# Problem statement
Give back every row below line for line, with nothing changed, and leave the pictures out.

# Records to process
####

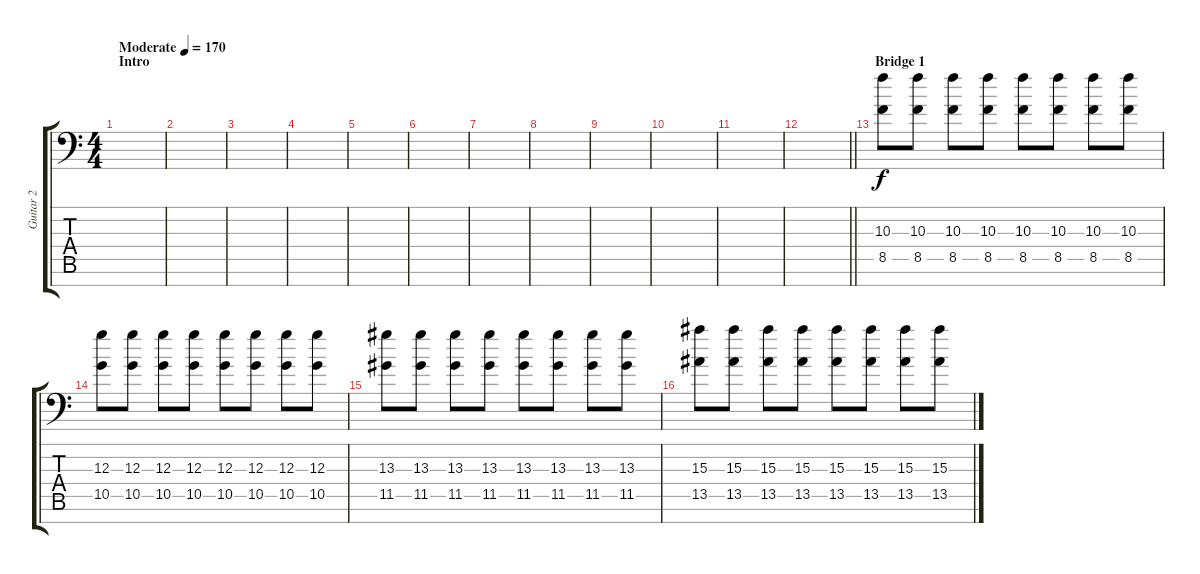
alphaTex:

\track ("Guitar 2" "Guitar 2") {instrument overdrivenguitar}
\staff {score tabs}
\tuning (E4 B3 G3 D3 A2 E2 A1) {hide}
\ts (4 4)
\section ("" "Intro")
\tempo (170 "Moderate")
\clef f4
\ks c
|
|
|
|
|
|
|
|
|
|
|
\barLineRight lightlight
|
\section ("" "Bridge 1")
(10.3 8.5).8 (10.3 8.5).8 (10.3 8.5).8 (10.3 8.5).8 (10.3 8.5).8 (10.3 8.5).8 (10.3 8.5).8 (10.3 8.5).8 |
(12.3 10.5).8 (12.3 10.5).8 (12.3 10.5).8 (12.3 10.5).8 (12.3 10.5).8 (12.3 10.5).8 (12.3 10.5).8 (12.3 10.5).8 |
(13.3 11.5).8 (13.3 11.5).8 (13.3 11.5).8 (13.3 11.5).8 (13.3 11.5).8 (13.3 11.5).8 (13.3 11.5).8 (13.3 11.5).8 |
(15.3 13.5).8 (15.3 13.5).8 (15.3 13.5).8 (15.3 13.5).8 (15.3 13.5).8 (15.3 13.5).8 (15.3 13.5).8 (15.3 13.5).8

####

# Final result
alphaTex:

\track ("Guitar 2" "Guitar 2") {instrument overdrivenguitar}
\staff {score tabs}
\tuning (E4 B3 G3 D3 A2 E2 A1) {hide}
\ts (4 4)
\section ("" "Intro")
\tempo (170 "Moderate")
\clef f4
\ks c
|
|
|
|
|
|
|
|
|
|
|
\barLineRight lightlight
|
\section ("" "Bridge 1")
(10.3 8.5).8 (10.3 8.5).8 (10.3 8.5).8 (10.3 8.5).8 (10.3 8.5).8 (10.3 8.5).8 (10.3 8.5).8 (10.3 8.5).8 |
(12.3 10.5).8 (12.3 10.5).8 (12.3 10.5).8 (12.3 10.5).8 (12.3 10.5).8 (12.3 10.5).8 (12.3 10.5).8 (12.3 10.5).8 |
(13.3 11.5).8 (13.3 11.5).8 (13.3 11.5).8 (13.3 11.5).8 (13.3 11.5).8 (13.3 11.5).8 (13.3 11.5).8 (13.3 11.5).8 |
(15.3 13.5).8 (15.3 13.5).8 (15.3 13.5).8 (15.3 13.5).8 (15.3 13.5).8 (15.3 13.5).8 (15.3 13.5).8 (15.3 13.5).8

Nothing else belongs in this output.